On a recent Earn Your Leisure episode titled “Retire Rich The Ultimate Guide to IRAs, 401(k)s, & HSAs!”, a guest delivered the line every traditional 401(k) saver needs to hear: “If you have, let’s say, $1 million in retirement and you took out that whole million dollars at one time from your 401k, you would get like $600,000 net because that is fully taxable.”
If you have been maxing a pre-tax 401(k) for two decades and watching the balance climb, that sentence should reset your retirement math. The seven-figure number on your statement is partly a sizable IOU to the IRS.
The Math Is Brutal
Every dollar inside a traditional 401(k) gets taxed as ordinary income on withdrawal. Pull the entire $1 million in a single year as a single filer and you crash through every federal bracket.
Under the 2026 brackets, ordinary income above $640,600 for a single filer is taxed at the top 37% federal rate. The lower slices stack underneath: 35% over $256,225, 32% over $201,775, 24% over $105,700, 22% over $50,400, 12% over $12,400, and 10% below that. Subtract the $16,100 standard deduction and almost the entire million still gets taxed, with the bulk in the 32%, 35%, and 37% brackets.
Add a state with a 5% to 10% income tax and the guest’s $600,000 net estimate is roughly where you land. A 40% combined haircut on a one-shot withdrawal is the base case.
The Roth side mirrors this: “If you have the Roth, if you have a million dollars hypothetically and you took out all the million dollars at one time, you would get $1 million because it’s not taxable.” You paid the tax going in, so the IRS has no further claim.
The Single Factor That Decides Roth vs. Traditional
Whether your tax rate in retirement will be higher or lower than today determines which account wins.
Take a 35-year-old earning $120,000. Their top dollar is taxed at 24%. A $20,000 traditional 401(k) contribution saves roughly $4,800 in federal tax this year. Retiring at 65 with $1 million and pulling $80,000 annually puts their effective federal rate closer to 12% to 15% after the standard deduction. Traditional wins.

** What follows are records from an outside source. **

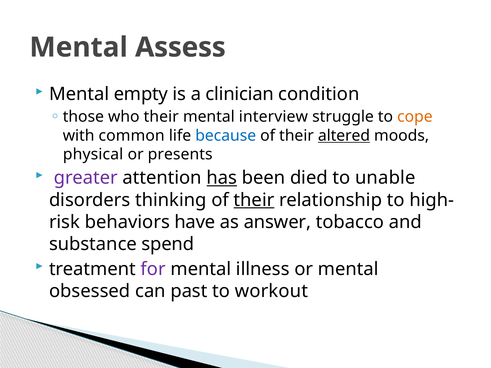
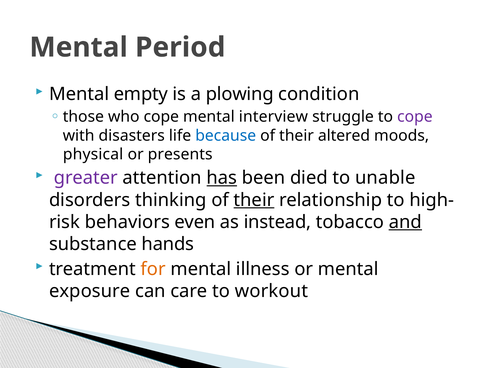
Assess: Assess -> Period
clinician: clinician -> plowing
who their: their -> cope
cope at (415, 117) colour: orange -> purple
common: common -> disasters
altered underline: present -> none
have: have -> even
answer: answer -> instead
and underline: none -> present
spend: spend -> hands
for colour: purple -> orange
obsessed: obsessed -> exposure
past: past -> care
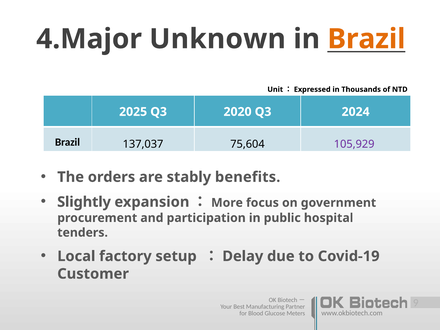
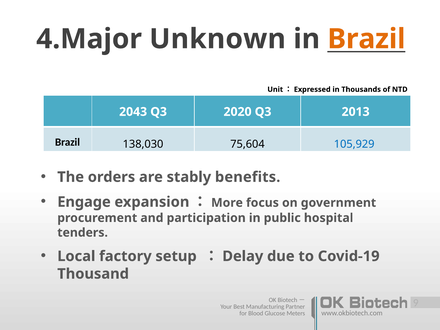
2025: 2025 -> 2043
2024: 2024 -> 2013
137,037: 137,037 -> 138,030
105,929 colour: purple -> blue
Slightly: Slightly -> Engage
Customer: Customer -> Thousand
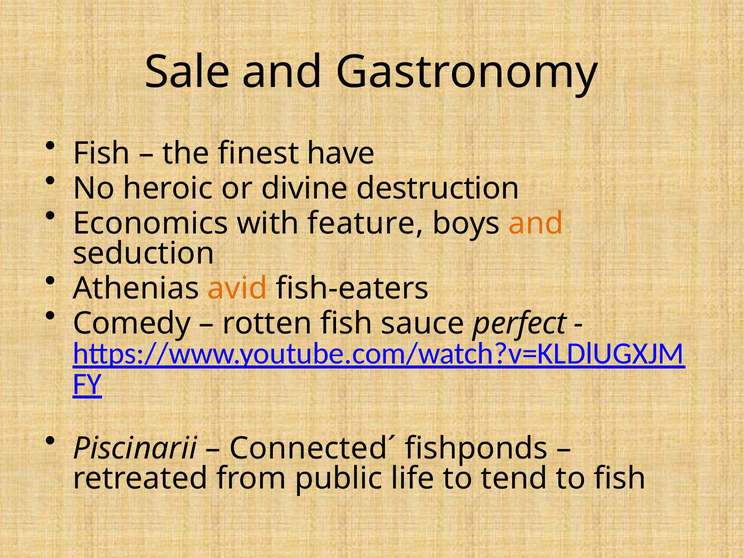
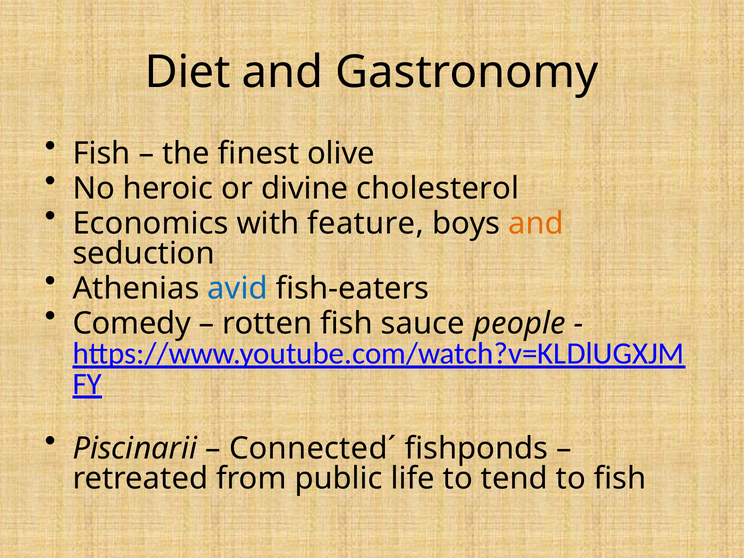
Sale: Sale -> Diet
have: have -> olive
destruction: destruction -> cholesterol
avid colour: orange -> blue
perfect: perfect -> people
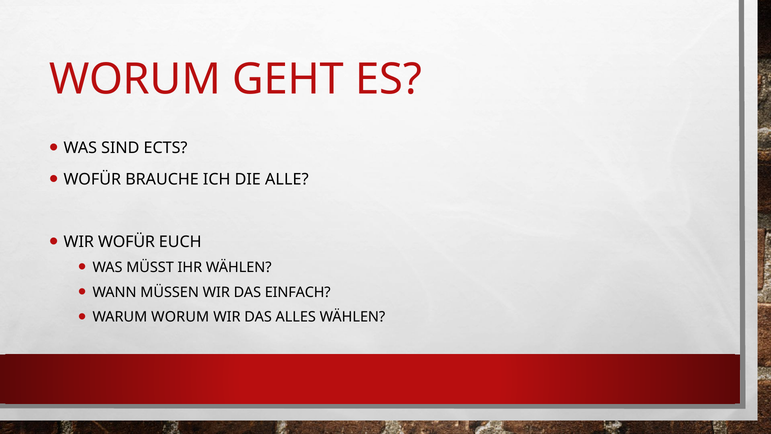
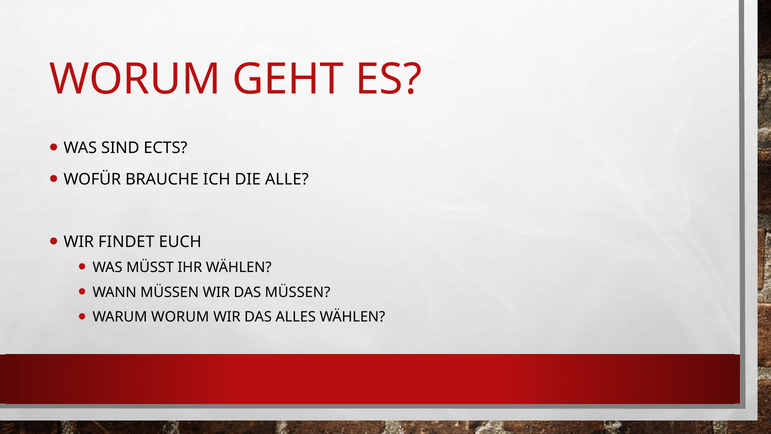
WIR WOFÜR: WOFÜR -> FINDET
DAS EINFACH: EINFACH -> MÜSSEN
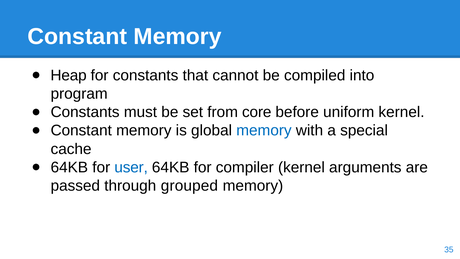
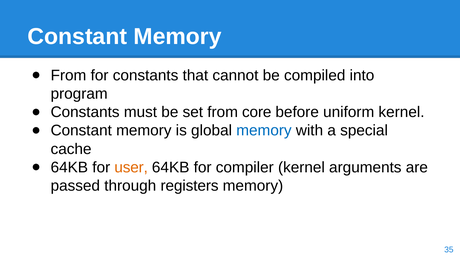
Heap at (69, 75): Heap -> From
user colour: blue -> orange
grouped: grouped -> registers
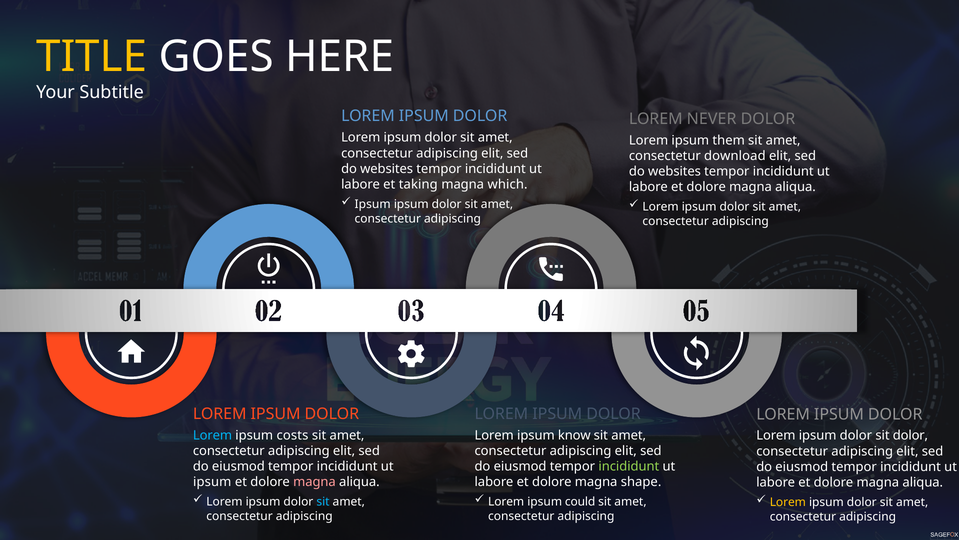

A 28-year-old in California earning $70,000 with top dollar in the 22% federal bracket and expecting strong income growth will likely retire in a higher bracket. Roth contributions lock in the 22% rate now and shield decades of compounding from future rate hikes. Roth wins.
The traditional 401(k) is a bet that your future self will be poorer in tax terms than your present self. For high earners at 32% who plan to live well in retirement, that bet often loses.
The Capital Gains Cliff
The same segment flagged a second tax cliff outside retirement accounts. Short-term capital gains, on positions held a year or less, are taxed as ordinary income and can run as high as 37 to 39% with state tax. Long-term gains on positions held more than a year typically sit at 15%, or 20% at the top end. The guest’s framing was blunt: “20% difference if you just hold long-term.”
Selling on day 365 versus day 366 of a $50,000 gain is a five-figure decision. In a taxable brokerage account, the calendar is part of the strategy.
State Tax and Default Strategies
State tax is the silent partner in every withdrawal. A retiree pulling $80,000 a year from a traditional 401(k) in New York hands over thousands more annually than the same retiree in Florida, which is why many retirees relocate to Florida for its lack of state income tax. The federal bill is fixed. The state bill is a choice.
For savers paralyzed by investment options, the show pointed to target date funds, named by retirement year like 2030, 2040, or 2050, which automatically rebalance from aggressive to conservative allocations as the saver approaches the target. They are not optimal for everyone, but they beat sitting in cash.
What To Do This Week
- Log into your 401(k) and check whether your plan offers a Roth option. Many do, and most participants never toggle it on.
- Estimate your current marginal federal bracket using the 2026 brackets, then estimate your taxable income in retirement. If retirement income looks lower, keep contributing traditional. If it looks higher or uncertain, route new contributions to Roth.
- Run a withdrawal simulation: take your current pre-tax balance, assume a 4% annual draw, and apply your projected retirement bracket plus state tax. That number is your real retirement income.
- For any taxable brokerage positions sitting on gains, check the purchase date before selling. Crossing the one-year-and-a-day line changes the tax rate from ordinary income to 15% or 20%.
The balance on your 401(k) statement is a gross figure. Plan around the net.